EDITOR'S NOTE: Tomorrow and Monday will be no-newsletter days - we'll be back Tuesday, February 9.

•   ANN feature: In his "A Filtered View #4," Bloszies ponders whither sustainability's flying buttress - and when will "energy-producing technologies find an aesthetic foothold."

•   Wainwright wades deep into what might be in store for Havana "as Cuba opens its doors to the world" and "developers are queuing up to pounce": the city "may well find itself catapulted from having too little money to having too much, too fast, with all the usual consequences" (a great read!).

•   O'Sullivan considers the "capital of what is supposedly the happiest nation in the world": "Even Copenhagen makes mistakes - what does it need to do to keep the good times rolling?"

•   Bevan "sees the twilight of starchitecture falling" and "a deliberate move away from the formal excesses of parametric architecture's high noon - there is a longing for human touch."

•   We welcome - and cheer! - two new insightful sites for architectural and urban discourse:

•   Steuteville says Jacobs's Vincent Scully Prize speech, made 15 years ago, still resonates today - a wonderful introduction to the new Public Square: A CNU Journal.

•   Pedersen launches Common Edge with a great Q&A with Kamin re: "the Chicago Biennial, George Lucas, and the magic of Jeanne Gang."

•   Meanwhile, a judge rules that Chicago's Friends of the Parks' lawsuit against the Lucas Museum can proceed.

•   Hadid's quarrel over the Tokyo Olympic Stadium could be coming to a boil: "To claim that the major similarities and many identical instances in the design," as well as "thousands of fine details are 'automatic' or due to chance is not credible."

•   Gunts reports on preservationists' fears that Pelli's 1969 Comsat building in Maryland could be under threat: it is "an exceptional example of the 'machine in the garden' aesthetic and an ideal candidate for adaptive reuse" (perhaps the new owners should check out how Alexander Gorlin Architects et al. are reimagining Saarinen's Bell Labs in New Jersey).

•   Lynch has a most interesting Q&A with Weishaar re: his World War I Memorial, critics of his design, and what might change.

•   Cheers to the Arch League's 2016 Emerging Voices winners - a most interesting mix (when is it not?).

•   Help wanted x 2: NYC-based Van Alen Institute seeks Deputy Director + Chicago-based Association of Architecture Organizations seeks an Assistant Director.

•   Weekend diversions:

•   Brussat uncovers a 1946 documentary about the rebuilding of Plymouth, U.K., after WWII: it's "a fascinating romp through a postwar of pessimism-tinged optimism - watch the film.

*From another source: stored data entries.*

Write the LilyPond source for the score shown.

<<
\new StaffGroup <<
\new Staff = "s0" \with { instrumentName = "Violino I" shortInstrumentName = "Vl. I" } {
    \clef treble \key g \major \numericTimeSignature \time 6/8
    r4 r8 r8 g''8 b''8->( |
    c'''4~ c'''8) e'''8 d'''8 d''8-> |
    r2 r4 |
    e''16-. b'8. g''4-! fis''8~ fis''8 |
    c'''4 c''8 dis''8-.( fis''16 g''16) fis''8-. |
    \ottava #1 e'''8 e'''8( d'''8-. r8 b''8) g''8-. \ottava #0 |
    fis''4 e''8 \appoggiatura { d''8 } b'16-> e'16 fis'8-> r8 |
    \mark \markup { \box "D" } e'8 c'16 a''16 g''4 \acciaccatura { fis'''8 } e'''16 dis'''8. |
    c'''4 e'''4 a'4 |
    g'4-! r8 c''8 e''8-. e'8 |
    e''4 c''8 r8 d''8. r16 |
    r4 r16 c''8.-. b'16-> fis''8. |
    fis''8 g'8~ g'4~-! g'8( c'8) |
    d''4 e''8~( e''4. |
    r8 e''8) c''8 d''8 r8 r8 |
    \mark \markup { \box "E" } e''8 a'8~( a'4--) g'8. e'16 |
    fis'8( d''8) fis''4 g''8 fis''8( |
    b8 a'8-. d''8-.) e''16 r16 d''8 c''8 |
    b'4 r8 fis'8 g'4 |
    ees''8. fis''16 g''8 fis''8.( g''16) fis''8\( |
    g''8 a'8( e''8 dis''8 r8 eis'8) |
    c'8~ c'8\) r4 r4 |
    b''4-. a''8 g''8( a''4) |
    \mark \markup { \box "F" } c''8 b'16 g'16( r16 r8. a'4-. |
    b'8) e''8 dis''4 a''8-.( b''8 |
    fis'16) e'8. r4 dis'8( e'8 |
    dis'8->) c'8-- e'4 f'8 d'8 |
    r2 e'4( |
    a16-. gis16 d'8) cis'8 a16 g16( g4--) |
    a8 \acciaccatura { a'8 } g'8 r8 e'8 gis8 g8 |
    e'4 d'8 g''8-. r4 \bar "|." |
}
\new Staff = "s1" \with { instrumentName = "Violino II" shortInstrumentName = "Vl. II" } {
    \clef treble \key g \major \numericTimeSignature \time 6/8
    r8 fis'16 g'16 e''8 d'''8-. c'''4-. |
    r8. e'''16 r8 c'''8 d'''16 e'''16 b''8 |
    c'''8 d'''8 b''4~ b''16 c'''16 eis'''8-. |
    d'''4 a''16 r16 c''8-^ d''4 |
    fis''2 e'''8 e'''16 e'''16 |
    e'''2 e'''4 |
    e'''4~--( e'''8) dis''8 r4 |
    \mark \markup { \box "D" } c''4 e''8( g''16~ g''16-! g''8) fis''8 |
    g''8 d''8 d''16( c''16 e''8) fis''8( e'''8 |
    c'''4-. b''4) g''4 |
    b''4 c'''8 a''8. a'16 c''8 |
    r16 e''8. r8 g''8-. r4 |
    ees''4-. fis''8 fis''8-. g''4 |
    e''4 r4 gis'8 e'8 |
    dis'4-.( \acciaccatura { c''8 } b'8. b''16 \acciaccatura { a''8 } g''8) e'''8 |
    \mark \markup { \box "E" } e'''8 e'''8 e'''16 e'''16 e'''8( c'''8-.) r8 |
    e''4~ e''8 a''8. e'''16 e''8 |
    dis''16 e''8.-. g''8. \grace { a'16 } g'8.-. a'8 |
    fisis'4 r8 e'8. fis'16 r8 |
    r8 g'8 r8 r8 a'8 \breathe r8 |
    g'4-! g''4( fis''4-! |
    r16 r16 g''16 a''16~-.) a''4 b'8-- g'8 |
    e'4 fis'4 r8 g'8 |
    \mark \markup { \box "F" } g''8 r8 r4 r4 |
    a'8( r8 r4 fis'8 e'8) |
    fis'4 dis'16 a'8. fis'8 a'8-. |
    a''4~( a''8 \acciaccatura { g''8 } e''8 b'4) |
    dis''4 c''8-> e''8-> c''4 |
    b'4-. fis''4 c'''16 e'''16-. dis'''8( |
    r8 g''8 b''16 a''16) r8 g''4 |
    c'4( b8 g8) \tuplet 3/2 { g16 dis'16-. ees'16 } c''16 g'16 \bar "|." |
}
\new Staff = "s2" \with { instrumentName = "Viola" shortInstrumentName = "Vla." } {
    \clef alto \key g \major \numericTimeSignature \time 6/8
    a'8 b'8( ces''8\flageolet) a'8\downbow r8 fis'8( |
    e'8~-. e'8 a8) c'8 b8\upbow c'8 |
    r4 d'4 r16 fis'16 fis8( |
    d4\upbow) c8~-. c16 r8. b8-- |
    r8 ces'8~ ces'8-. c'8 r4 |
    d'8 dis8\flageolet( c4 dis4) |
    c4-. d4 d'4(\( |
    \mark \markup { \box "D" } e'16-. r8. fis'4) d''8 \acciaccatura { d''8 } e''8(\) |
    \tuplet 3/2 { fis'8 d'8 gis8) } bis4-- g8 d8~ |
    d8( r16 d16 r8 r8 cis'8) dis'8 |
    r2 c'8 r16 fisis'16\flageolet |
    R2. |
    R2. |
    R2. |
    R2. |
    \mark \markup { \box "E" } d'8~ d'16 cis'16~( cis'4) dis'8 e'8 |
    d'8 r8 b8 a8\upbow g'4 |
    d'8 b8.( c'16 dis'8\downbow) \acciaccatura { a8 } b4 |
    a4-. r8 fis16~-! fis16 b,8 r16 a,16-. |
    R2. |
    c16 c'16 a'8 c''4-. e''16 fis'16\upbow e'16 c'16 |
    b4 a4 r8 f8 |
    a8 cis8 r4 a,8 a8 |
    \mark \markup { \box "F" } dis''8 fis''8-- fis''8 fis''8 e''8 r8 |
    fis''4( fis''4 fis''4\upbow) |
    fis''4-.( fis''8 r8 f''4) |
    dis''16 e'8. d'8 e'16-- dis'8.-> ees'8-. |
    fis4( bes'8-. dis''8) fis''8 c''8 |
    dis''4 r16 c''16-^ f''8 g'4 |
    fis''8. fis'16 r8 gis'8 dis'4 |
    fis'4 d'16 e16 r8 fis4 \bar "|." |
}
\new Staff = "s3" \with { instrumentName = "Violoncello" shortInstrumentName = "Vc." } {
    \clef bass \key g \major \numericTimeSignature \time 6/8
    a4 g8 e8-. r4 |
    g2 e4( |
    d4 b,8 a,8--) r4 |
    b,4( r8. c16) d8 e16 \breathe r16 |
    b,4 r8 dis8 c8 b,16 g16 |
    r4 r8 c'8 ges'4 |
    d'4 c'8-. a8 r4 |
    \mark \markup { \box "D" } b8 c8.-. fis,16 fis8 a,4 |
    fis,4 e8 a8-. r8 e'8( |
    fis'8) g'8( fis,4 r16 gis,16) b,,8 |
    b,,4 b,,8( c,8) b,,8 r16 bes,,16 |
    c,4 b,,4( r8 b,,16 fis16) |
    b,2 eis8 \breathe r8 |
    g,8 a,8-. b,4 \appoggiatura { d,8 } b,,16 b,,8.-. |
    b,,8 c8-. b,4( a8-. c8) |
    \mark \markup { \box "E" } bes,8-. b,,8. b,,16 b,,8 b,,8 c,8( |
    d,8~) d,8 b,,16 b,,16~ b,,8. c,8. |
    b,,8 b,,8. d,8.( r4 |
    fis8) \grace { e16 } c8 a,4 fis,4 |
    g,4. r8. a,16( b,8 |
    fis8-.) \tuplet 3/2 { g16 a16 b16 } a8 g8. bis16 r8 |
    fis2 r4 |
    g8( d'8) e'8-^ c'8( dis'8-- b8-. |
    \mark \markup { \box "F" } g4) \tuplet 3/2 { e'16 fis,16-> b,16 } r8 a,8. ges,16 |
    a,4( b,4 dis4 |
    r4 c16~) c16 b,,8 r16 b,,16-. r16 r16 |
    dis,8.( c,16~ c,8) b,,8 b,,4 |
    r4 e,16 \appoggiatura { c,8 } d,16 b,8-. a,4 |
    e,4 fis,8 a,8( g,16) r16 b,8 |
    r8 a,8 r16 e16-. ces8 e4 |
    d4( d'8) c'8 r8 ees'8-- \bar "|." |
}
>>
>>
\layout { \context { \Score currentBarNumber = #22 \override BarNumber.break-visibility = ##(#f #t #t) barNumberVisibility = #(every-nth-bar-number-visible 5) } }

It's a trip and a half."

•   A great round-up of the "top places to watch architectural lectures online" (and add your own).

•   Parnell gives (mostly) thumbs-up to "Heroic: Concrete Architecture and the New Boston," a must-read "for concrete fanboys and postwar architectural historians like me."

•   A good reason to be in Palm Springs next week: it's Modernism Week!

•   Bose visits "Planet Eames" at London's Barbican: "Distilling a pithy review from a whole constructed 'world' is a daunting prospect - for what more is there to say about such gilded darlings of design? As it turns out, quite a lot" (and she says it quite well!).

•   There's a "Cycle Revolution" going on at the London Design Museum - "bike tribes" included.